Disclaimer: Lengthy metaphor up ahead.
Our world is analog – full of experiences of continuous time and continuous values. Our minds have evolved to operate effectively in this environment. A human’s five senses are tuned to understand the infinite possibilities of our analog world (colors, smells, sounds, etc). And it follows that human problems are also analog. How do we deliver better healthcare? How do we reduce pollution? How do we eliminate traffic and congestion? To solve these problems, well, we make analog solutions.
But from a business and profitability perspective, analog solutions have limitations to their scale. They’re usually constrained by labor and raw materials. Also, these solutions typically require extensive training or capital equipment.
Is there a better way? Enter software. Software scales well because it packages the solution in one place and can be replicated at an ever-lower cost. Software, as designed, executes the solution without errors.
However, software, and by association computers, can compute only finite and discrete things. Computers can’t really understand analog, ambiguous things. Therefore, we have a problem: our world is analog but software, meant to solve analog problems, is digital.

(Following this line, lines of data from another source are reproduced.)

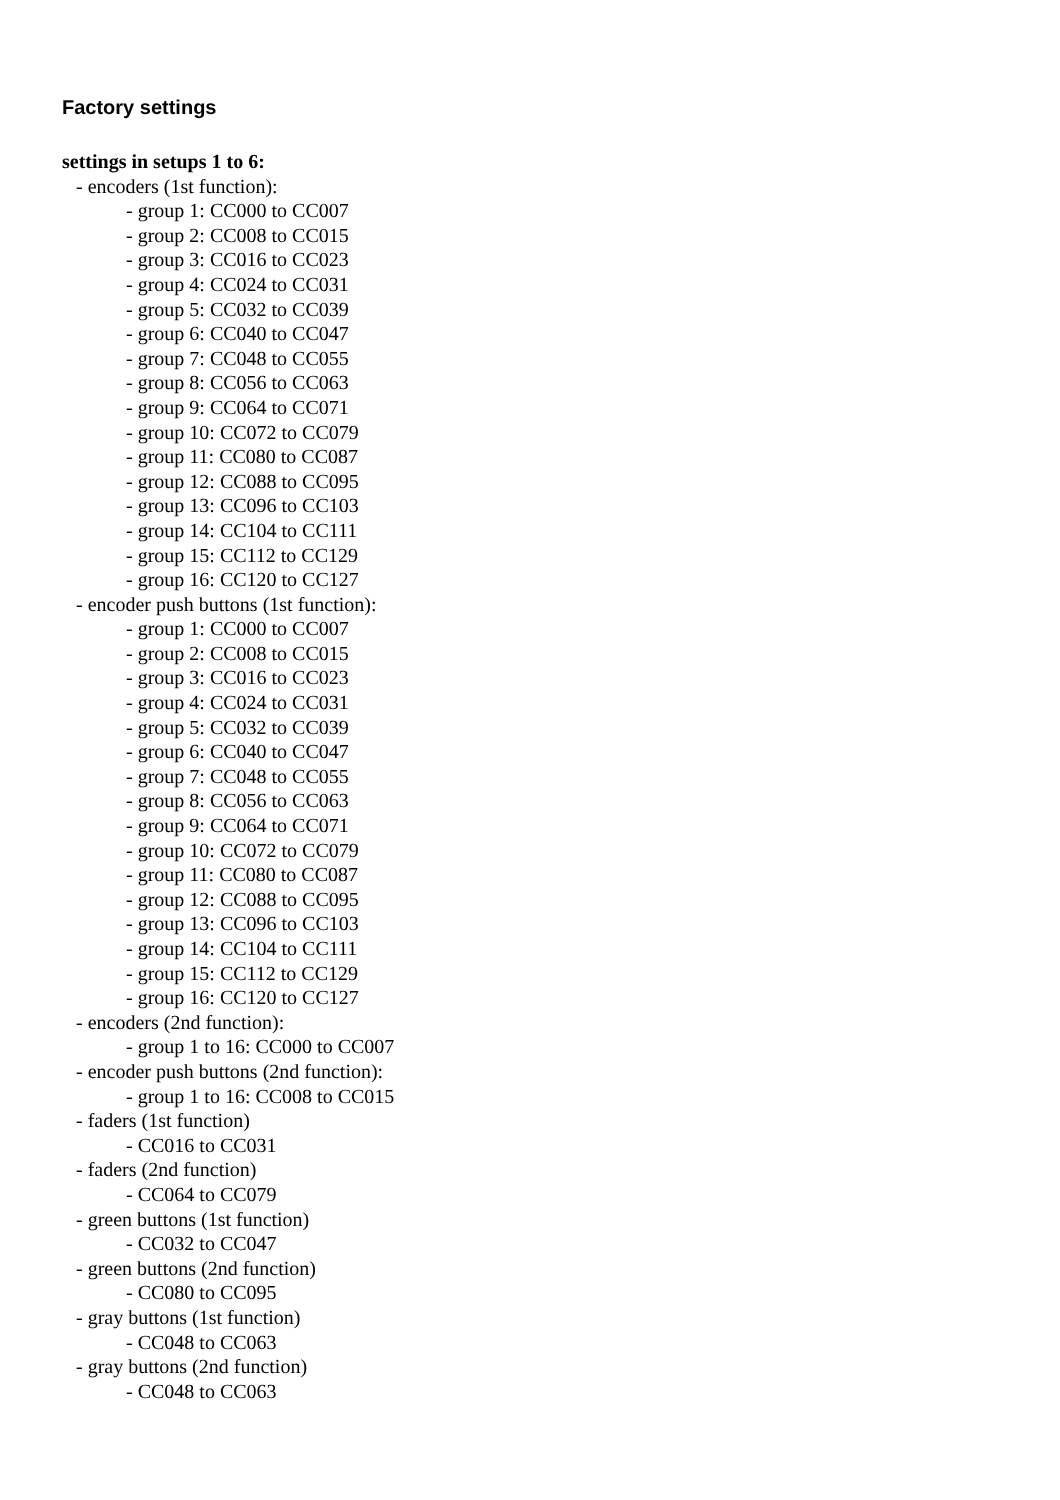Factory settings
settings in setups 1 to 6:
- encoders (1st function):
- group 1: CC000 to CC007
- group 2: CC008 to CC015
- group 3: CC016 to CC023
- group 4: CC024 to CC031
- group 5: CC032 to CC039
- group 6: CC040 to CC047
- group 7: CC048 to CC055
- group 8: CC056 to CC063
- group 9: CC064 to CC071
- group 10: CC072 to CC079
- group 11: CC080 to CC087
- group 12: CC088 to CC095
- group 13: CC096 to CC103
- group 14: CC104 to CC111
- group 15: CC112 to CC129
- group 16: CC120 to CC127
- encoder push buttons (1st function):
- group 1: CC000 to CC007
- group 2: CC008 to CC015
- group 3: CC016 to CC023
- group 4: CC024 to CC031
- group 5: CC032 to CC039
- group 6: CC040 to CC047
- group 7: CC048 to CC055
- group 8: CC056 to CC063
- group 9: CC064 to CC071
- group 10: CC072 to CC079
- group 11: CC080 to CC087
- group 12: CC088 to CC095
- group 13: CC096 to CC103
- group 14: CC104 to CC111
- group 15: CC112 to CC129
- group 16: CC120 to CC127
- encoders (2nd function):
- group 1 to 16: CC000 to CC007
- encoder push buttons (2nd function):
- group 1 to 16: CC008 to CC015
- faders (1st function)
- CC016 to CC031
- faders (2nd function)
- CC064 to CC079
- green buttons (1st function)
- CC032 to CC047
- green buttons (2nd function)
- CC080 to CC095
- gray buttons (1st function)
- CC048 to CC063
- gray buttons (2nd function)
- CC048 to CC063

So, ideally we have something to convert analog solutions to digital ones. We have something like that: devices that measure an analog signal (ex. sound) and give you a digital output.
But as our problems grow more complex and require the understanding and measurement of many complex, hard-to-measure analog signals, these devices alone can’t solve the problem. That’s why we need humans to essentially act as analog-to-digital converters by taking the world’s analog problems and building digital, software solutions.
In the example of an analog-to-digital converter chip, the accuracy of the digital signal as compared to the analog one increases with the more samples taken of the analog signal. Likewise, we need to build software products in a way that increases our sample rate so that we more accurately match an analog solution. So, we ask questions. Talk to users. Interview stakeholders. The more samples we can get of the analog problem, the better and more accurate our digital solution will be.
That is why iteration is key when we build applications. Each iteration is our in-depth sample of the analog problem. More iteration increases our sample rate and helps us to continually define and refine our understanding of the problem. With that process, the digital software output will hopefully be one that best solves the analog problem.